Could coronavirus be the recessionary catalyst that triggers a global economic downturn? RT’s Boom Bust investigates

CAP

While the markets have slightly rebounded after the shock of the coronavirus outbreak, the effects of the crisis could ripple across industries, ex-Fed insider Danielle DiMartino Booth believes.

After sliding to the lowest close in over a week on Friday over the spread of the deadly virus, US stocks rebounded slightly as the new trading week began, with the key Dow Jones Industrial Average index climbing over 200 points on Tuesday. However, the markets could still grossly underestimate the consequences of the outbreak and are just hinging on the Fed’s injections, says former Fed insider Danielle DiMartino Booth.

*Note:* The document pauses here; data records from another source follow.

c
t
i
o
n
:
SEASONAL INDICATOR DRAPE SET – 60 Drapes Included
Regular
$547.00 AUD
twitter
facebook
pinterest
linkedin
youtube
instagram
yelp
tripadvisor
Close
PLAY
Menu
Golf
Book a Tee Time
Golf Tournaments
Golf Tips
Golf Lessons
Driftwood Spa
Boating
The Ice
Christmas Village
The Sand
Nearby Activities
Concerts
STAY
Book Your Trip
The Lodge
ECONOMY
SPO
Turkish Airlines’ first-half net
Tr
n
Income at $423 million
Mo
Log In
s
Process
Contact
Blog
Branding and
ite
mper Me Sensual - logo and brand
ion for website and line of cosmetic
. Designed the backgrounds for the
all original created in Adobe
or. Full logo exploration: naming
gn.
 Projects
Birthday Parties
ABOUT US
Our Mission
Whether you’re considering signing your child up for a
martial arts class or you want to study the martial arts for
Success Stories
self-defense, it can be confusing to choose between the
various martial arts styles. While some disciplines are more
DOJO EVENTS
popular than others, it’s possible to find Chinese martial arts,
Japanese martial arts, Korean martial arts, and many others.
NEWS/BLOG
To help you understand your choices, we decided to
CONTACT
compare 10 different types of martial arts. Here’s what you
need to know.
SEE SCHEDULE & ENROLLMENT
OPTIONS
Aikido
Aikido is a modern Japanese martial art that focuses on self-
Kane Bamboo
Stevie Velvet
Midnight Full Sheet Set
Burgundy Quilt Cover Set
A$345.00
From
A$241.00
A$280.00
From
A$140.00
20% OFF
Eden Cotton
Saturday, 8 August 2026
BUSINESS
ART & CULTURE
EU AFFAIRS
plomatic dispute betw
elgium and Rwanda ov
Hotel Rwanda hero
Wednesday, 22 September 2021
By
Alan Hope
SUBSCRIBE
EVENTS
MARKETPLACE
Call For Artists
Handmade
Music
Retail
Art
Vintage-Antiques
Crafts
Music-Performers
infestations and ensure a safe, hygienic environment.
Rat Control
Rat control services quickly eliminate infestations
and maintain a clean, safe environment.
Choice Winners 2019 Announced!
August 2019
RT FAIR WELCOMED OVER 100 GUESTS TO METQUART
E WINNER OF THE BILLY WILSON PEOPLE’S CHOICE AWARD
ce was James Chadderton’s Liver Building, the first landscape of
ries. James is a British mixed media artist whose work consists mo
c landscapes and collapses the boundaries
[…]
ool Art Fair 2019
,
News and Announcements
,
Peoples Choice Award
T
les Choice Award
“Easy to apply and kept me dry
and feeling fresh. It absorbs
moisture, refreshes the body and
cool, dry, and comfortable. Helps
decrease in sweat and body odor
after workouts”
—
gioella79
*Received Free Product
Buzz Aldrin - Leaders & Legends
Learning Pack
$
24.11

“The markets are woefully underestimating the important economic impact globally of what this [outbreak] means given that we started the year leaning on multinationals to charge out of the US earnings recession and leaning on Germany to come out of its own industrial recession. That’s not going to happen either,” she told RT’s Boom Bust.

Booth explained that the companies which were set to lead the US out of the earnings recession are highly dependent on revenues and profits from overseas. The coronavirus could easily impede this, but the markets may still “press towards all-time highs, because they’re saying this bad news is good enough that it’s going to actually cause [the] Fed’s liquidity injections to grow.”